Meidan Emam, Esfahan
Meidan Emam, Esfahan is one of the largest city squares in the world. The square is surrounded by important historical buildings from the Safavid era.
The Shah Mosque is situated on the south side of this square. On the west side you can find Ali Qapu Palace. Sheikh Lotf Allah Mosque is situated on the eastern side of this square and the northern side opens into the Isfahan Grand Bazaar.
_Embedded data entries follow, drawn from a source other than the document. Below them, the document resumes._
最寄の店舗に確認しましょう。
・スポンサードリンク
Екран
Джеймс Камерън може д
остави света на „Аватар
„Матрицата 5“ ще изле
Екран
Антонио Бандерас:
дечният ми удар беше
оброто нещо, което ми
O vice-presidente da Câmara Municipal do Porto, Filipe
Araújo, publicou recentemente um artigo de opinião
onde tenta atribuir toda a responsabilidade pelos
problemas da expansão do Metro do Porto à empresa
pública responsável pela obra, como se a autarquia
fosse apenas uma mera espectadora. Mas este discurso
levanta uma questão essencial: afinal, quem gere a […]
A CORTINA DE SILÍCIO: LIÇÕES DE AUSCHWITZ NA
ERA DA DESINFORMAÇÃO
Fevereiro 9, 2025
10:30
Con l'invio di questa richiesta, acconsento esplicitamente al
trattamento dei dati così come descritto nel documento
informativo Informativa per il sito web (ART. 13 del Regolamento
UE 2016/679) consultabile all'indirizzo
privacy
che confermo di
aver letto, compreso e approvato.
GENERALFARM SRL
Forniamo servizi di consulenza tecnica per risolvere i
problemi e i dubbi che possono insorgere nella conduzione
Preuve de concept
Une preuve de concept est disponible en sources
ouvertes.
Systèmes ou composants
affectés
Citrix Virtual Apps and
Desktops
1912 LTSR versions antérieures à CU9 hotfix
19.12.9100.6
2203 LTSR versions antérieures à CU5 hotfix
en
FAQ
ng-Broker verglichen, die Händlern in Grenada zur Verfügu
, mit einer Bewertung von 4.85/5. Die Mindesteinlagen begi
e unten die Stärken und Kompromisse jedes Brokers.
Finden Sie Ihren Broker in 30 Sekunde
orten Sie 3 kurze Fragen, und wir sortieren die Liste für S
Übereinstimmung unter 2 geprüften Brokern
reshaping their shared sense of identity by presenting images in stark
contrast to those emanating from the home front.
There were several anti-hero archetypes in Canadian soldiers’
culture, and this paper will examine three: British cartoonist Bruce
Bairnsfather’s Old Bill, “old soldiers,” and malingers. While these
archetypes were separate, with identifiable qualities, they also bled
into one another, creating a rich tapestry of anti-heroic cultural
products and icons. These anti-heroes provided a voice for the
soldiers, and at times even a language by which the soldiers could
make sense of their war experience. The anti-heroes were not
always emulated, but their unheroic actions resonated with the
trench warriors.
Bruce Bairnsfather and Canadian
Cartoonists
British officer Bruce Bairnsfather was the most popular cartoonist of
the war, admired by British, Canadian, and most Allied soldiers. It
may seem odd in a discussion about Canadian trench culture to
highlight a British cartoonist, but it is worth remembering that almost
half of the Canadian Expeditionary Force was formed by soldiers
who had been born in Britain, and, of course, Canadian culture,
Map of Meidan Emam, EsfahanLoad map
The fact that the Meidan Emam was inscribed so early in the life of World Heritage is hardly a surprise; this square is the darling of the Iranian tourism industry, and rightly so. An interesting point to consider is this timing of the submission and acceptance of this site to the World Heritage List; the 1979 World Heritage Convention occurred in May, only a few months after the Islamic Revolution. The reference in the ICOMOS evaluation of 1979, and the other 1979 documents available on the UNESCO website, makes reference to the ‘Meidan-e Shah’, and the ‘Shah Mosque’, without any mention of the renaming of these components by the new regime. I guess the new Islamic Republic valued the prestige of the nomination enough to still accept it, though evidently with a name change, as the 1988 report makes no mention of the deposed shah. I am unsure of the precise nature of this process of naming; probably an unreported element of the 1979 convention?
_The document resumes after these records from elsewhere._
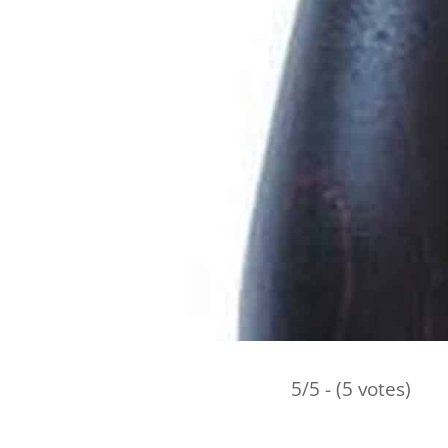
5/5 - (5 votes)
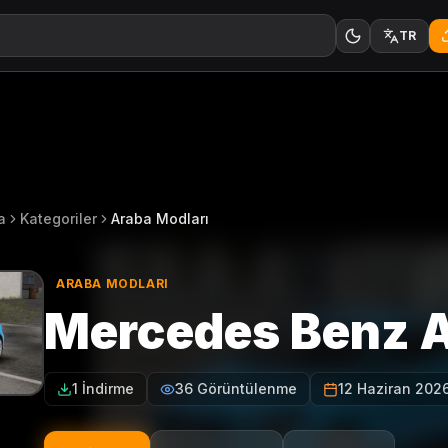
TR
a
Kategoriler
Araba Modları
ARABA MODLARI
Mercedes Benz 
1 İndirme
36 Görüntülenme
12 Haziran 202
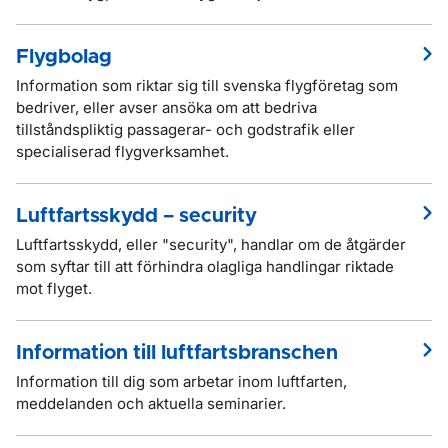
Flygbolag
Information som riktar sig till svenska flygföretag som
bedriver, eller avser ansöka om att bedriva
tillståndspliktig passagerar- och godstrafik eller
specialiserad flygverksamhet.
Luftfartsskydd – security
Luftfartsskydd, eller "security", handlar om de åtgärder
som syftar till att förhindra olagliga handlingar riktade
mot flyget.
Information till luftfartsbranschen
Information till dig som arbetar inom luftfarten,
meddelanden och aktuella seminarier.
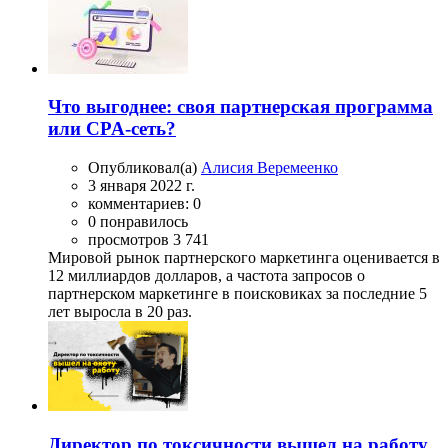
Что выгоднее: своя партнерская программа
или CPA-сеть?
Опубликовал(а)
Алисия Веремеенко
3 января 2022 г.
комментариев: 0
0 понравилось
просмотров 3 741
Мировой рынок партнерского маркетинга оценивается в
12 миллиардов долларов, а частота запросов о
партнерском маркетинге в поисковиках за последние 5
лет выросла в 20 раз.
Директор по токсичности вышел на работу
The square, apart from the open space itself, has three main components. The obvious first stop is the Ali Qapu Palace, renowned more for its view of the square than for its own sake. This is unsurprising; while the palace has some nice ornamentation, especially on the top floor, the view is the real star here.
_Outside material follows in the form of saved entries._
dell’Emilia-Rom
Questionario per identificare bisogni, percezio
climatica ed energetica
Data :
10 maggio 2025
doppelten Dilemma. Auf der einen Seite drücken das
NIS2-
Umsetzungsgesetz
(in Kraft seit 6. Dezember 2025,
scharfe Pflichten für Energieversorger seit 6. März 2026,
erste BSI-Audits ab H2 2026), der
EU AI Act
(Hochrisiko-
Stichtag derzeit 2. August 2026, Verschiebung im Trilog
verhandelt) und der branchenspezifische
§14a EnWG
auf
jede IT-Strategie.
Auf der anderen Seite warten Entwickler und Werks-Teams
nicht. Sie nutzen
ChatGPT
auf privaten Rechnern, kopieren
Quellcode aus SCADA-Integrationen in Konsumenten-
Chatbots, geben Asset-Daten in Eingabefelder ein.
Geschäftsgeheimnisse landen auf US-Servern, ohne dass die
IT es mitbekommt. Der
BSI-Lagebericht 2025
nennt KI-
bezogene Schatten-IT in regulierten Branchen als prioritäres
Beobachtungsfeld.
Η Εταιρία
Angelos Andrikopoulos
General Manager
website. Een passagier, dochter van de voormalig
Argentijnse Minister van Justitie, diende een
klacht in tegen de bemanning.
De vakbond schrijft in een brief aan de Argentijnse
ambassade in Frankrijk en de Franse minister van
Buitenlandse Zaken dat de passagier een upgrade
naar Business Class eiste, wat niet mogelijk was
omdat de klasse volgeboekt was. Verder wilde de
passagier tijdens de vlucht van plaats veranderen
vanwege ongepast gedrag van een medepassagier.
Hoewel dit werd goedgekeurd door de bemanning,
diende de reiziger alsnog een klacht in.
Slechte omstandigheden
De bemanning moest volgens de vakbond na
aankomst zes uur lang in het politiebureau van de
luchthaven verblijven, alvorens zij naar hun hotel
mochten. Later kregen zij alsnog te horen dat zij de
The Sheikh Lotfollah Mosque , directly opposite the palace, is unusual in that it has no courtyard or minaret, and comprises simply of a corridor and prayer room beneath the dome. This is a very impressive room, supposedly designed as a private chamber for royal concubines, but was completely crowded when I was there after lunch time. This was quite a detraction from the atmosphere. Given the popularity of Isfahan, arriving at opening time to a particularly desired attraction seems to the most sensible approach
The Emam Mosque, still often called the Shah Mosque, is the most striking component of the square, with its large façade and towering dome. I arrived at opening time to have it to myself. Within 15 minutes, however, 6 separate tour groups were competing for space. Unlike the Masjid-e Jame, this was a significant concern, as immense restoration works are currently underway. Overhearing an English-speaking guide, retiling work started a week prior to my visit (10 April 2016). The result of this was the covering of about 90% of the central courtyard of the mosque with a low tarpaulin ceiling, with about 20% of that remaining space being covered during my presence by ongoing work. This meant that all visitors were crowded beneath this section, trying to get a view of the dome. Within a couple of days, I expect this to be completely covered, which I imagine would severely impact the enjoyability of the site. By the scale of the tile restoration, I assume covering will exist for quite some time.
The square itself is worth seeing at all times of the day, with the Palace particularly impressive while illuminated after dark.
This square is the most beautiful palce in the world and believe me you can not compare sitting there for a break to doing it at any other- european or else place.